ÇİMEN D., BERELİ N., Gunaydin S., DENİZLİ A.

TALANTA, cilt.246, 2022 (SCI-Expanded) identifier identifier identifier

  • Yayın Türü: Makale / Tam Makale
  • Cilt numarası: 246
  • Basım Tarihi: 2022
  • Doi Numarası: 10.1016/j.talanta.2022.123484
  • Dergi Adı: TALANTA
  • Derginin Tarandığı İndeksler: Science Citation Index Expanded (SCI-EXPANDED), Scopus, Academic Search Premier, L'Année philologique, Aerospace Database, Analytical Abstracts, Aqualine, Aquatic Science & Fisheries Abstracts (ASFA), BIOSIS, CAB Abstracts, Chemical Abstracts Core, Communication Abstracts, EMBASE, Food Science & Technology Abstracts, Linguistic Bibliography, MEDLINE, Metadex, Pollution Abstracts, Veterinary Science Database, Civil Engineering Abstracts
  • Anahtar Kelimeler: Thrombin, Biosensor, Surface plasmon resonance, Biomarker, Detection, Molecular Imprinting, APTASENSOR, GENERATION, APTAMER, ENHANCEMENT
  • Hacettepe Üniversitesi Adresli: Evet

Özet

In this study, we designed a surface plasmon resonance (SPR) biosensors based on molecular imprinting to detect low amounts of thrombin directly in a short time, both in thrombin aqueous solutions and in patient serum samples. For this purpose, the thrombin imprinted and non-imprinted SPR biosensors were prepared by integrating the synthesized thrombin imprinted and non-imprinted nanoparticles on the allyl mercaptan modified gold SPR chip surface. The kinetic studies were performed with a thrombin concentration range from 0.1 to 400 pM with a detection limit of approximately 0.017 pM in thrombin aqueous solution. Morever, the limit of detection was found to be 0.033 pM in patient serum samples.
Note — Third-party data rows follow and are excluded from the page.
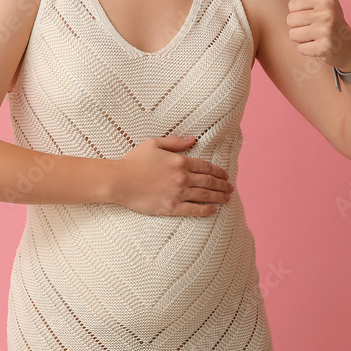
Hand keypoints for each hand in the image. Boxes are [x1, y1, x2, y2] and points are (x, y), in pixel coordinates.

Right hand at [110, 136, 232, 216]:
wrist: (119, 180)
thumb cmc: (134, 160)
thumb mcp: (154, 144)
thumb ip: (175, 142)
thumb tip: (193, 139)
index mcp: (179, 161)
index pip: (205, 167)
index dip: (218, 172)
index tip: (225, 175)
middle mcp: (182, 177)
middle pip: (208, 182)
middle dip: (222, 185)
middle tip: (231, 188)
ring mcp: (177, 193)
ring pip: (204, 196)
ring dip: (218, 197)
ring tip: (227, 199)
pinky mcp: (171, 207)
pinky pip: (193, 210)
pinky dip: (205, 210)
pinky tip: (213, 210)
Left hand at [286, 0, 350, 71]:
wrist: (348, 47)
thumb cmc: (333, 20)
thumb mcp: (330, 0)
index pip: (291, 6)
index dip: (298, 13)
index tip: (312, 16)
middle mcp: (327, 13)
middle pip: (290, 21)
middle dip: (299, 27)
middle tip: (314, 29)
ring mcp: (326, 31)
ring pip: (293, 35)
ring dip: (302, 39)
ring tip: (316, 37)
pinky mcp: (325, 48)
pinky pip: (300, 49)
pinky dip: (308, 51)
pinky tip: (320, 47)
When the selectivity of the thrombin imprinted SPR biosensors was compared with the competing molecules as bovine serum albumin and lysozyme, it was showed that the thrombin was 4.58 times and 3.99 times more selective than the bovine serum albumin and lysozyme molecules, respectively. The shelf life and reusability of the designed SPR biosensor showed that there was a 12.93% decrease in the performance according to the kinetic analyzes that performed after 8 months. In addition, thrombin detection from the patient serum samples was performed using both SPR biosensor and the enzyme-linked immunosorbent assay methods, and were calculated recoveries.